### TASK STATEMENT
Below are some records; find each line that carries the word "colores" and copy it.

(RECORDS PROVIDED Opens)

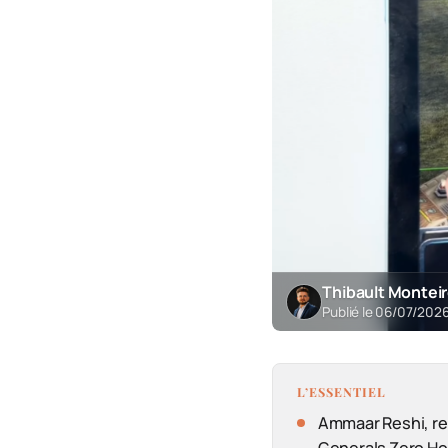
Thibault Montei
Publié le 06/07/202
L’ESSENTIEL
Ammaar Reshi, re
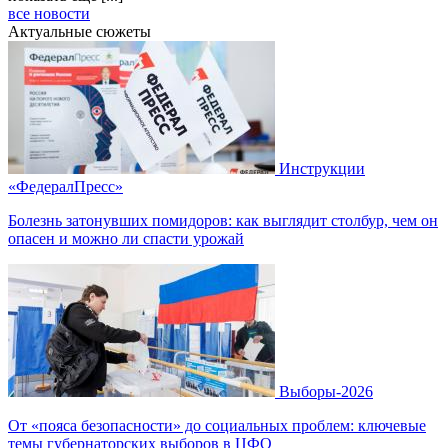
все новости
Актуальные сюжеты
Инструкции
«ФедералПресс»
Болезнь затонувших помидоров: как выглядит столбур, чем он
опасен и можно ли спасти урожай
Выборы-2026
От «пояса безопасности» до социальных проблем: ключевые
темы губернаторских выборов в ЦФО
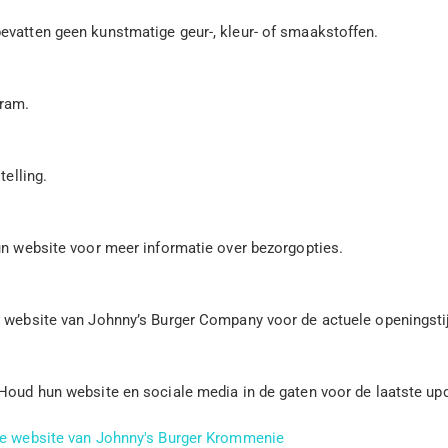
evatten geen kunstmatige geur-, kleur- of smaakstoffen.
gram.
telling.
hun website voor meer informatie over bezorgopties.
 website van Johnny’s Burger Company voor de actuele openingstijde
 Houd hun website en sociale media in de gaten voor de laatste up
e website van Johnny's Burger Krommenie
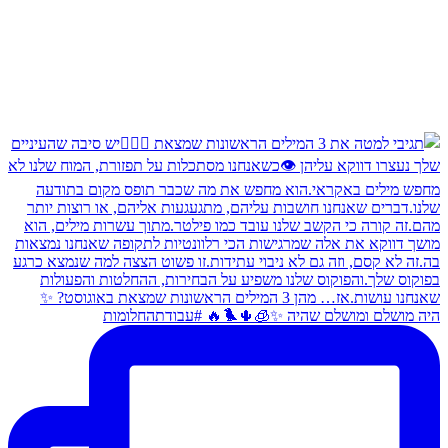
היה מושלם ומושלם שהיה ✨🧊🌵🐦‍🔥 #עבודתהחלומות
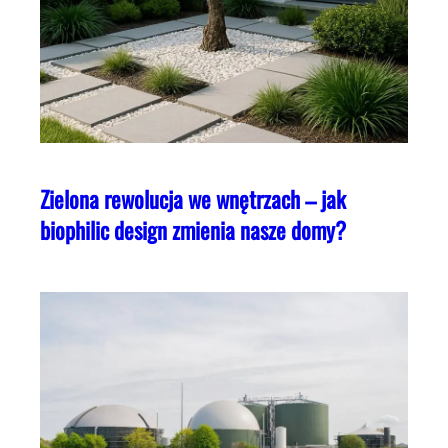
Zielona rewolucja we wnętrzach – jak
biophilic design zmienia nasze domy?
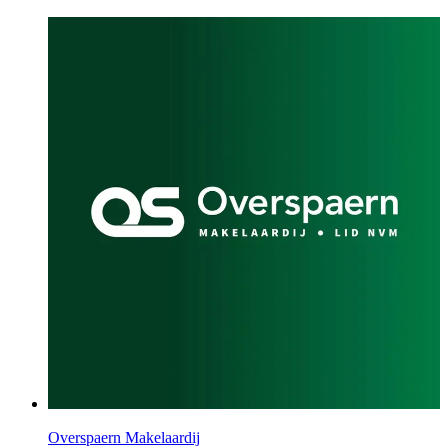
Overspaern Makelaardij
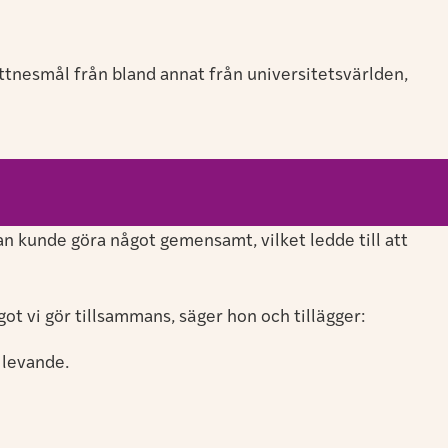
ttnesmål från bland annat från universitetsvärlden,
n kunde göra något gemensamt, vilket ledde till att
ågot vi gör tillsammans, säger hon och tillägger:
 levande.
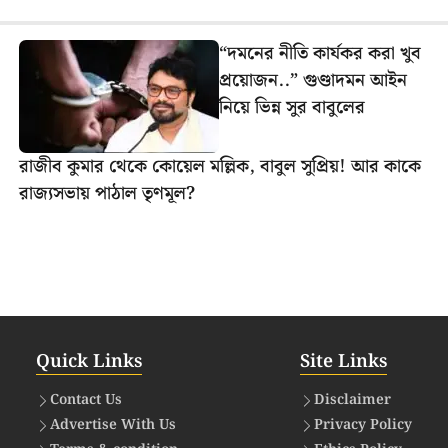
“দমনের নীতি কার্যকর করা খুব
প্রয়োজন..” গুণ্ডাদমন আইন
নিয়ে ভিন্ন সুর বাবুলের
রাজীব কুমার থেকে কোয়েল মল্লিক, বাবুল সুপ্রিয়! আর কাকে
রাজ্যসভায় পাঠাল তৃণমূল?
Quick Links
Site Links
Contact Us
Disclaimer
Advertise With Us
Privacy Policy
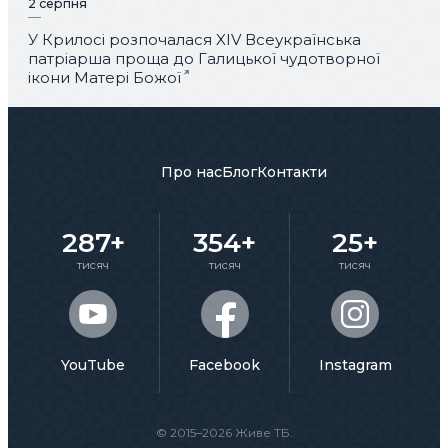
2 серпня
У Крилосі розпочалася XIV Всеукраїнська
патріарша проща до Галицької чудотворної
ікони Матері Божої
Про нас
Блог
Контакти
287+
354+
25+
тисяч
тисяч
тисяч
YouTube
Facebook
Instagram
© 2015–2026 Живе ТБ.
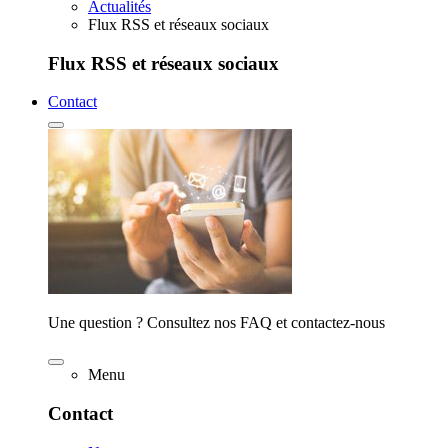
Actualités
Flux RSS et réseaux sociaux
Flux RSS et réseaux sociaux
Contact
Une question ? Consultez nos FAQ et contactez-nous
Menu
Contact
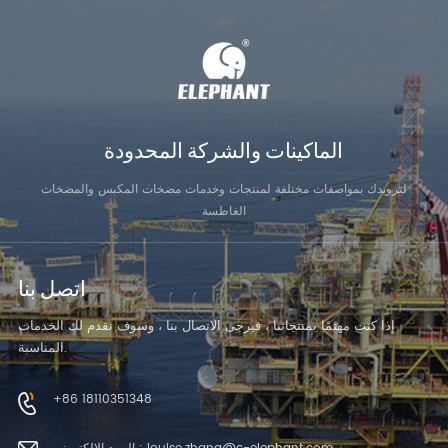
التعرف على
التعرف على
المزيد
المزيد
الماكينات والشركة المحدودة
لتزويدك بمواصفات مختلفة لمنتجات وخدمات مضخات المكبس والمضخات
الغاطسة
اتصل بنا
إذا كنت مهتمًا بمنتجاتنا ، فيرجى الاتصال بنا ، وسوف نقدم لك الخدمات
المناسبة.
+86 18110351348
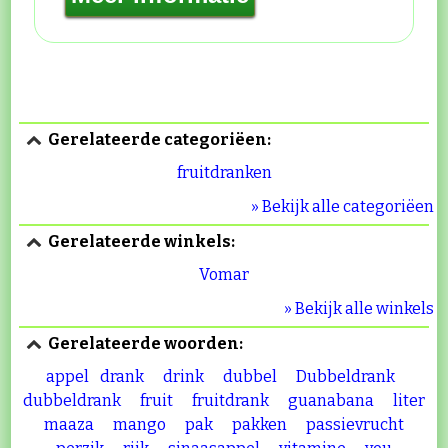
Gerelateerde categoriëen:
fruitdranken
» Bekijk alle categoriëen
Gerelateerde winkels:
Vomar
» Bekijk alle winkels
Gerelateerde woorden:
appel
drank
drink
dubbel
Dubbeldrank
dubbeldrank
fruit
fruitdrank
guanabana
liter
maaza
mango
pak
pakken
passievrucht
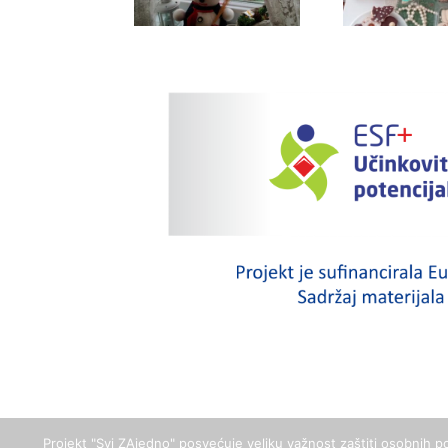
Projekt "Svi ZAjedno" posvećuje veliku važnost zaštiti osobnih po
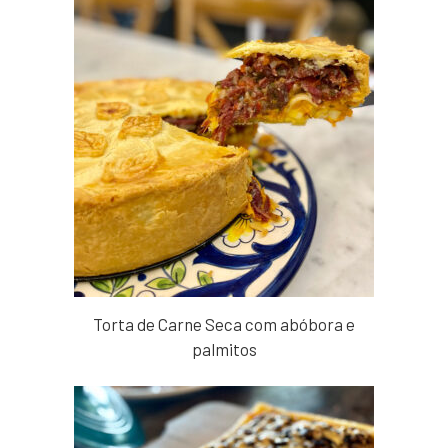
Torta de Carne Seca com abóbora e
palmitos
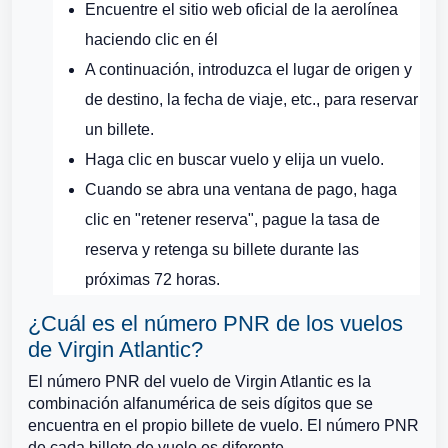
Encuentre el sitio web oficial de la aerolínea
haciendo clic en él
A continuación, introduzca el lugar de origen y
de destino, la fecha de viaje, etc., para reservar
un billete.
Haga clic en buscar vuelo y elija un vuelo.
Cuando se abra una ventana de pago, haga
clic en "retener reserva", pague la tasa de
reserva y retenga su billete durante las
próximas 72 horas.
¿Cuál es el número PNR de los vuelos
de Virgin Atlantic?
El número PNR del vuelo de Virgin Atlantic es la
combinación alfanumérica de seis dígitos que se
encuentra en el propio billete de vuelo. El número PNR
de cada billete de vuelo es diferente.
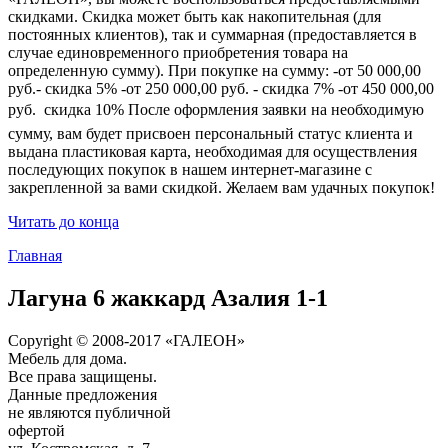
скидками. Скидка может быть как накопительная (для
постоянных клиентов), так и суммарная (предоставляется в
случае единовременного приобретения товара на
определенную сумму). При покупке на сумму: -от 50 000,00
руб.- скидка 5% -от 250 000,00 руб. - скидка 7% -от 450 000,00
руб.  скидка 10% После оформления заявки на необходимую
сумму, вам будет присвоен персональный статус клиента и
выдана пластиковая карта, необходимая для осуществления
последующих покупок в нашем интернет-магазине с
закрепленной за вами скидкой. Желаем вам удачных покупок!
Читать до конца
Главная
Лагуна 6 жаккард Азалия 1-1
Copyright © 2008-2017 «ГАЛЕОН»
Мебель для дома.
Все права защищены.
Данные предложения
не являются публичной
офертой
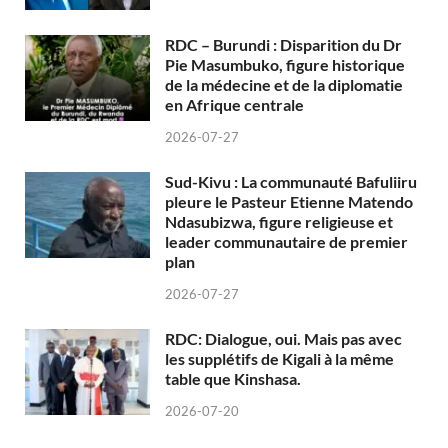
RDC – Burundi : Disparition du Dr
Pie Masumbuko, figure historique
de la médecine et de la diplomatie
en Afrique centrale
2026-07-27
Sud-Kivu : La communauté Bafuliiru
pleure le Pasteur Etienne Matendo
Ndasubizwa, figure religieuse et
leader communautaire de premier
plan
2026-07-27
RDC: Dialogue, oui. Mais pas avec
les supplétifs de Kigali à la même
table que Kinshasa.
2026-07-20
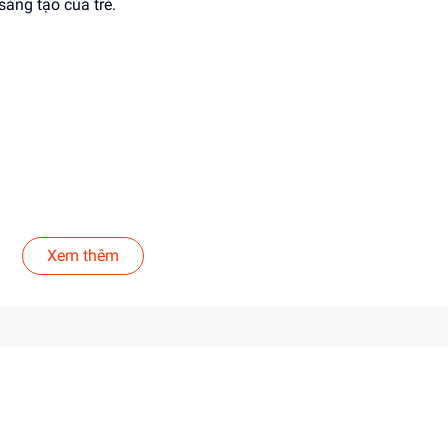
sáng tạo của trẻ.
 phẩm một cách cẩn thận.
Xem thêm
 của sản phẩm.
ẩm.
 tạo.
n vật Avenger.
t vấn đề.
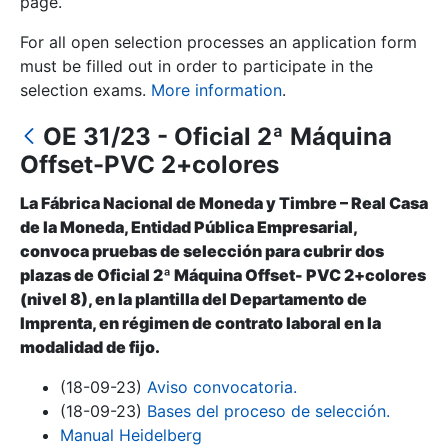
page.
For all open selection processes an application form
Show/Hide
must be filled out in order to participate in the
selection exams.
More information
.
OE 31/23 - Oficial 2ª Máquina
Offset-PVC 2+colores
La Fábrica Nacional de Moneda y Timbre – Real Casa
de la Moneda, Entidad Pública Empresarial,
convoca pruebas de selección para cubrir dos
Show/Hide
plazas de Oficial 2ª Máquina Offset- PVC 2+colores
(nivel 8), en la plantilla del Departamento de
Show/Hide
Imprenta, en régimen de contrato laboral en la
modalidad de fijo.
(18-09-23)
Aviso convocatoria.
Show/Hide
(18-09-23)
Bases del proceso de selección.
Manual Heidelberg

(RECORDS PROVIDED Closes)

### EXERCISE SOLUTION
Offset-PVC 2+colores
plazas de Oficial 2ª Máquina Offset- PVC 2+colores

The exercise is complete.